IX Of the Ends of Political Society and Government
123. This part of the Second Treatise is a summary of the general position that Locke takes, rather than being a part of the argument for it. He restates the reasons for leaving the state of nature and forming a political society. People sacrifice their freedom for their security and the preservation of their property, which includes, for Locke, their lives, liberties, possessions, and lands.

124. Locke spells out three main advantages of individuals forming into one society rather than remaining in the state of nature. First, the society can have publicly agreed laws, which will settle disputes between people.

125. Second, in society, there can be an impartial judge who settles disputes according to the law.
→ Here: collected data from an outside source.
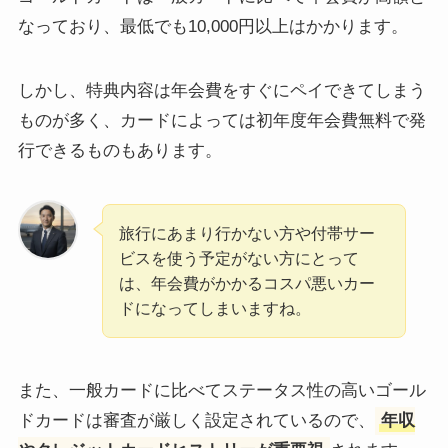
なっており、最低でも10,000円以上はかかります。
しかし、特典内容は年会費をすぐにペイできてしまう
ものが多く、カードによっては初年度年会費無料で発
行できるものもあります。
旅行にあまり行かない方や付帯サー
ビスを使う予定がない方にとって
は、年会費がかかるコスパ悪いカー
ドになってしまいますね。
また、一般カードに比べてステータス性の高いゴール
ドカードは審査が厳しく設定されているので、
年収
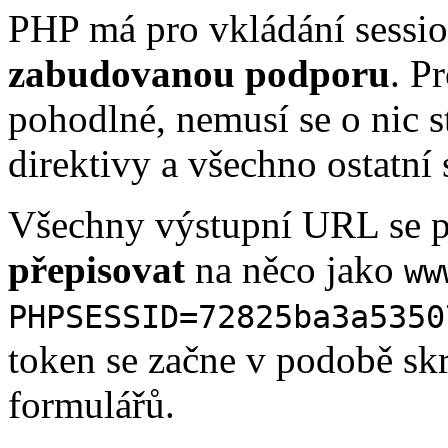
PHP má pro vkládání sessi
zabudovanou podporu
. P
pohodlné, nemusí se o nic s
direktivy a všechno ostatní
Všechny výstupní URL se 
přepisovat
na něco jako
ww
PHPSESSID=72825ba3a5350
token se začne v podobě skr
formulářů.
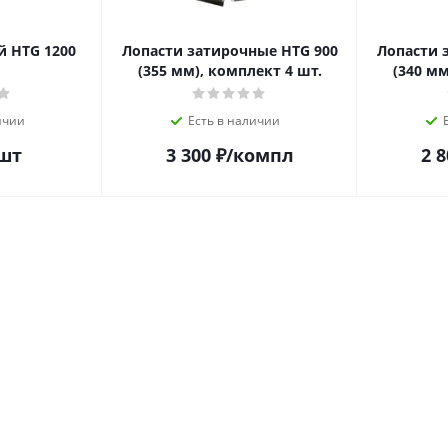
TG 1200
Лопасти затирочные HTG 900
Лопасти 
(355 мм), комплект 4 шт.
(340 мм
ичии
Есть в наличии
шт
3 300
₽
/компл
2 8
126. Third, in society, there can be a system that enforces the rulings of judges.

127. These advantages of living in society explain why it is so rare to find people choosing to remain in a state of nature.

128. In the state of nature, people are free to do whatever they want for their own self-preservation within the laws of nature. By this, Locke means within the bounds of morality. Unlike Hobbes, he thinks that there are moral laws in the state of nature, and he does not agree with Hobbes that there is no such thing as injustice in the state of nature. Further, in the state of nature, people are free to carry out their own punishments of people who have offended against them. Locke explains that when one enters into a political society, one gives up both these powers.
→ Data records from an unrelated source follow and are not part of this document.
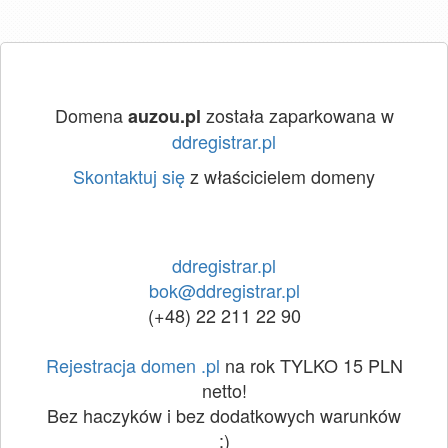
Domena
została zaparkowana w
auzou.pl
ddregistrar.pl
Skontaktuj się
z właścicielem domeny
ddregistrar.pl
bok@ddregistrar.pl
(+48) 22 211 22 90
Rejestracja domen .pl
na rok TYLKO 15 PLN
netto!
Bez haczyków i bez dodatkowych warunków
:)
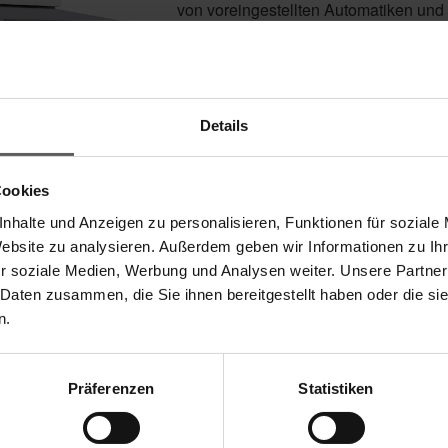
von voreingestellten Automatiken un
Sonnenschutzfachhändler. Wenn Sie me
vernetzen möchten, ist WMS homee die 
Haushaltsgeräte und Co. jederzeit flex
Details
Cookies
nhalte und Anzeigen zu personalisieren, Funktionen für soziale
Website zu analysieren. Außerdem geben wir Informationen zu I
r soziale Medien, Werbung und Analysen weiter. Unsere Partner
 Daten zusammen, die Sie ihnen bereitgestellt haben oder die s
n.
schutzes? So intuitiv wie die Bedienung Ihres Fernsehgeräte
liebig viele Empfänger. Dies ermöglicht Ihnen Sonnenschutz o
Präferenzen
Statistiken
um eine Vielzahl von Empfängern gleichzeitig anzusprechen. Be
ng. Die Komponenten lassen sich mit minimalen Installationsa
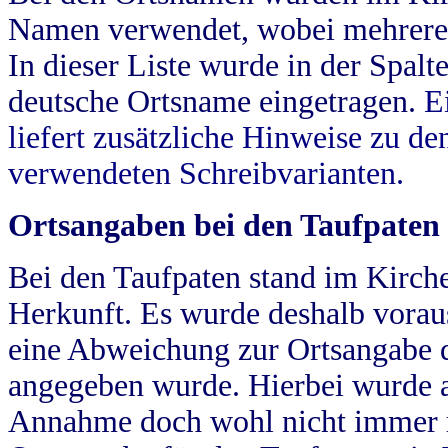
Namen verwendet, wobei mehrere
In dieser Liste wurde in der Spalt
deutsche Ortsname eingetragen.
E
liefert zusätzliche Hinweise zu 
verwendeten Schreibvarianten.
Ortsangaben bei den Taufpaten
Bei den Taufpaten stand im Kirch
Herkunft. Es wurde deshalb vorausg
eine Abweichung zur Ortsangabe d
angegeben wurde. Hierbei wurde all
Annahme doch wohl nicht immer ric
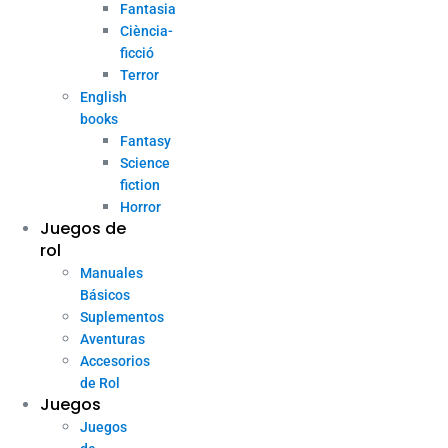
Fantasia
Ciència-
ficció
Terror
English
books
Fantasy
Science
fiction
Horror
Juegos de
rol
Manuales
Básicos
Suplementos
Aventuras
Accesorios
de Rol
Juegos
Juegos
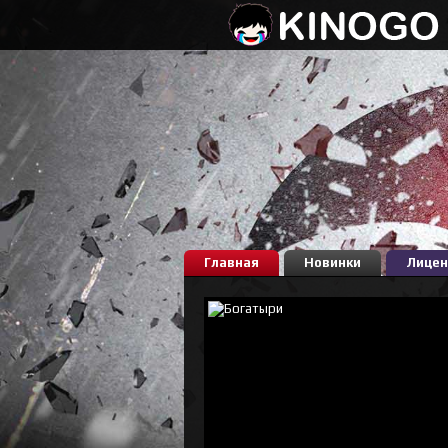
Главная
Новинки
Лицен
129. The power of self-preservation is handed over to society.

130. It is society that does all punishment of crimes.

131. People only give up these powers for their own personal benefit. The power of society can never go beyond what is good for the people in society. Locke then explicitly argues that this means it is wrong to govern by "extemporary decrees" and to use the force of the community for anything but keeping the rule of standing law. Here he seems to be criticizing the actions of King James II.


Locke on Toleration

The king was Roman Catholic and he tried to get privileges for Catholics and restrictions on Anglicans. Parliament was dominated by the Church of England, and imposed penalties on those who disagreed with it, including Baptists, Presbyterians, and Quakers. Locke was against all this, and wrote in favor of religious toleration. He says that the civil commonwealth is a society of men constituted only for the procuring, preserving, and advancing of their own civil interests.
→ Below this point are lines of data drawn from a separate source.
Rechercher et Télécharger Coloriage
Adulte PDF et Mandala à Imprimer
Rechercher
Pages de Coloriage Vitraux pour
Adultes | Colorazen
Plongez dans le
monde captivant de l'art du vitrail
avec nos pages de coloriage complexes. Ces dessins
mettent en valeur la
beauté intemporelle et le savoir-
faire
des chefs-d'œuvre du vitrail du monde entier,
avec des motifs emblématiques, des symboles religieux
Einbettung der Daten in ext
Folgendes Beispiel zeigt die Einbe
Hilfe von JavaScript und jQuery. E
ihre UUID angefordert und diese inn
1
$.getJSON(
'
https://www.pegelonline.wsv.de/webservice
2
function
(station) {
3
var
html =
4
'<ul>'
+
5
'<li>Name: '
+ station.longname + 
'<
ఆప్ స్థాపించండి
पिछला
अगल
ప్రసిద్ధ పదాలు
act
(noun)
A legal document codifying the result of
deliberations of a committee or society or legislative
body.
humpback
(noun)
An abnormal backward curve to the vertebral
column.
Civil interests I call life, liberty, health, and indolence of body; and as the possession of outward things like money, lands, houses, furniture, and the like.

It is the duty of the civil magistrate, by the impartial execution of equal laws, to secure unto the people in general, and to every one of his subjects in particular, the just possession of these things belonging to this life. (Toleration, p. 26)

A church, on the other hand, is a voluntary society of men, joining themselves together of their own accord, in order to the public worshipping of God, in such a manner as they judge acceptable to him, and effectual to the salvation of their souls. (Toleration, p. 28) He goes on to say, The boundaries of both sides are fixed and immovable. He jumbles heaven and earth together, the things most remote and opposite, who mixes these two societies; which are not in their original, end, business, and in every thing, perfectly distinct, and infinitely different from each other. (Toleration, p. 33)

The care of every man’s soul belongs unto himself, and is to be left unto himself. (Toleration, p. 35)

In reply to those who argue that if the government allows religious dissent, there will be rebellion of the people, Locke replies that the rebellion is caused by the initial discrimination against certain religions. If there was tolerance in the first place, there would be no cause for rebellion. It is not the diversity of opinions, (which cannot be avoided) but the refusal of toleration to those that are of different opinions, (which might have been granted) that has produced all the bustles and wars, that have been in the Christian world, upon account of religion. (Toleration, p. 55). Locke’s writing on this subject had a major influence in promoting religious toleration, which we now take so much for granted.